start
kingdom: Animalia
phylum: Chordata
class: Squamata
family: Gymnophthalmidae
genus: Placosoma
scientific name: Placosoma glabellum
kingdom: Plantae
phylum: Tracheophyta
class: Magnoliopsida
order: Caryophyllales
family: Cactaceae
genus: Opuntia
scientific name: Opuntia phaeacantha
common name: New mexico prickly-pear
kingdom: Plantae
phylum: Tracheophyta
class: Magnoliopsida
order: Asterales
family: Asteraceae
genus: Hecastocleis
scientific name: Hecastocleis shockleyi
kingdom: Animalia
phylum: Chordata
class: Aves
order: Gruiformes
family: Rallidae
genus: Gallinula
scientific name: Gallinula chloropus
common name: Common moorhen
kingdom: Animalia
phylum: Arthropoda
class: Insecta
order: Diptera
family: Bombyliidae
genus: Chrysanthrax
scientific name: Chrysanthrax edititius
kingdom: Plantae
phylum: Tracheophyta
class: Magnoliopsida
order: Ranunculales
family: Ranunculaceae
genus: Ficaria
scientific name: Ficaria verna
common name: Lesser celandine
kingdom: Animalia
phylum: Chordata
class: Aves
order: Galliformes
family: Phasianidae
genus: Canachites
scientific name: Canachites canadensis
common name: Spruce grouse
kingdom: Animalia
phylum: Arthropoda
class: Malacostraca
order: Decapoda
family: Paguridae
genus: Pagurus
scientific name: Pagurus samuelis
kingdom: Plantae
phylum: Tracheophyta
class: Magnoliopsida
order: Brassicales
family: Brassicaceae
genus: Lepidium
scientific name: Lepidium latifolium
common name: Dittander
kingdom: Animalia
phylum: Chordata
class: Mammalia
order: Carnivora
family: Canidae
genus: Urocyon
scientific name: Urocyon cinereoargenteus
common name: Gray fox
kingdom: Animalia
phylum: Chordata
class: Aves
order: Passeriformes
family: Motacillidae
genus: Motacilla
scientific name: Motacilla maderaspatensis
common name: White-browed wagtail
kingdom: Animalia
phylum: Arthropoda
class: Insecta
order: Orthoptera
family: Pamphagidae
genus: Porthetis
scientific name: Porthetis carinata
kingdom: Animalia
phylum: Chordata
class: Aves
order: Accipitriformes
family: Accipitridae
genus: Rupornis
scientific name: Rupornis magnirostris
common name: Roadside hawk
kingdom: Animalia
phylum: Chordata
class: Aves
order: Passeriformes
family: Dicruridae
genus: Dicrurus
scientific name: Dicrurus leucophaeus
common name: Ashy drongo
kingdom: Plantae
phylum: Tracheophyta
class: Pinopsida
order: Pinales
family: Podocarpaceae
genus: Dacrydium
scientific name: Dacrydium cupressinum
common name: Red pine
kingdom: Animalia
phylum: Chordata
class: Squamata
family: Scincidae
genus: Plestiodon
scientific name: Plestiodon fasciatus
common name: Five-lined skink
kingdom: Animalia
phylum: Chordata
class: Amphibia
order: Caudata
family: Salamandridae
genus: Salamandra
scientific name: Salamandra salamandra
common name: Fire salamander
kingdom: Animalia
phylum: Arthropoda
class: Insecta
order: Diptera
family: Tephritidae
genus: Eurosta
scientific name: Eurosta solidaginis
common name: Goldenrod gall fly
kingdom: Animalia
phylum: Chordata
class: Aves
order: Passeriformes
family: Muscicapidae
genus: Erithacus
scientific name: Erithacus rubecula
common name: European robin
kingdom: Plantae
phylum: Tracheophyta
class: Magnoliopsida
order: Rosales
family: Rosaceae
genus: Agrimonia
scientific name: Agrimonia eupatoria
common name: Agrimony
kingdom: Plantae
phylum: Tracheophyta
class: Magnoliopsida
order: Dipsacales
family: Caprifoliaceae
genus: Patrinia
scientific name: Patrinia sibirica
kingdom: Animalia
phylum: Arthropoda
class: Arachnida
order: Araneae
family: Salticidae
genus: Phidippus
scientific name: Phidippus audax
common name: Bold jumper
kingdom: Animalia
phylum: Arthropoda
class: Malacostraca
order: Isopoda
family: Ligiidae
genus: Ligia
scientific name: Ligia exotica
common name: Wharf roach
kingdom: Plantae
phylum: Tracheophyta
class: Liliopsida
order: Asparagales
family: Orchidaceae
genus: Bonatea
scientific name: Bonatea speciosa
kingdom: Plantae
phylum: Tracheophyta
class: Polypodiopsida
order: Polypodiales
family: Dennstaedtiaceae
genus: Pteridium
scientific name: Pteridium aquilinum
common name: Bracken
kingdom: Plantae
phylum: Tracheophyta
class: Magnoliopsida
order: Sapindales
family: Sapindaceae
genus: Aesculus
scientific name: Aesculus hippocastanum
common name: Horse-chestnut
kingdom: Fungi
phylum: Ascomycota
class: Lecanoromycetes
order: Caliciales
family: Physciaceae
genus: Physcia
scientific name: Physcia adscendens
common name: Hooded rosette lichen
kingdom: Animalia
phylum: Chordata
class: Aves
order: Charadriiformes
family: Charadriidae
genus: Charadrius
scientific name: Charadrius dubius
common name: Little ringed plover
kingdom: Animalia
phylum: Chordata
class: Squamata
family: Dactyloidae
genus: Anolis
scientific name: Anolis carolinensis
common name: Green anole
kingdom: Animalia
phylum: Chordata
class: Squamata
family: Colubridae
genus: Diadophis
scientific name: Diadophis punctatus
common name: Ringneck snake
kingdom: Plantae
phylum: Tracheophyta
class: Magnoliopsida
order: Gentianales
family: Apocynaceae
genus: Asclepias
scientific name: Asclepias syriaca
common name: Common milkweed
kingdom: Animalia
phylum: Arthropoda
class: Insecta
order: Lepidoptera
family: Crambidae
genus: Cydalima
end
> _EXERCISE OBJECTIVE_:
Retype the stretch of the material from the line containing "order: Gruiformes" through the line containing "genus: Eurosta", including both of those lines, without changing anything.

> _SOLUTION_:
order: Gruiformes
family: Rallidae
genus: Gallinula
scientific name: Gallinula chloropus
common name: Common moorhen
kingdom: Animalia
phylum: Arthropoda
class: Insecta
order: Diptera
family: Bombyliidae
genus: Chrysanthrax
scientific name: Chrysanthrax edititius
kingdom: Plantae
phylum: Tracheophyta
class: Magnoliopsida
order: Ranunculales
family: Ranunculaceae
genus: Ficaria
scientific name: Ficaria verna
common name: Lesser celandine
kingdom: Animalia
phylum: Chordata
class: Aves
order: Galliformes
family: Phasianidae
genus: Canachites
scientific name: Canachites canadensis
common name: Spruce grouse
kingdom: Animalia
phylum: Arthropoda
class: Malacostraca
order: Decapoda
family: Paguridae
genus: Pagurus
scientific name: Pagurus samuelis
kingdom: Plantae
phylum: Tracheophyta
class: Magnoliopsida
order: Brassicales
family: Brassicaceae
genus: Lepidium
scientific name: Lepidium latifolium
common name: Dittander
kingdom: Animalia
phylum: Chordata
class: Mammalia
order: Carnivora
family: Canidae
genus: Urocyon
scientific name: Urocyon cinereoargenteus
common name: Gray fox
kingdom: Animalia
phylum: Chordata
class: Aves
order: Passeriformes
family: Motacillidae
genus: Motacilla
scientific name: Motacilla maderaspatensis
common name: White-browed wagtail
kingdom: Animalia
phylum: Arthropoda
class: Insecta
order: Orthoptera
family: Pamphagidae
genus: Porthetis
scientific name: Porthetis carinata
kingdom: Animalia
phylum: Chordata
class: Aves
order: Accipitriformes
family: Accipitridae
genus: Rupornis
scientific name: Rupornis magnirostris
common name: Roadside hawk
kingdom: Animalia
phylum: Chordata
class: Aves
order: Passeriformes
family: Dicruridae
genus: Dicrurus
scientific name: Dicrurus leucophaeus
common name: Ashy drongo
kingdom: Plantae
phylum: Tracheophyta
class: Pinopsida
order: Pinales
family: Podocarpaceae
genus: Dacrydium
scientific name: Dacrydium cupressinum
common name: Red pine
kingdom: Animalia
phylum: Chordata
class: Squamata
family: Scincidae
genus: Plestiodon
scientific name: Plestiodon fasciatus
common name: Five-lined skink
kingdom: Animalia
phylum: Chordata
class: Amphibia
order: Caudata
family: Salamandridae
genus: Salamandra
scientific name: Salamandra salamandra
common name: Fire salamander
kingdom: Animalia
phylum: Arthropoda
class: Insecta
order: Diptera
family: Tephritidae
genus: Eurosta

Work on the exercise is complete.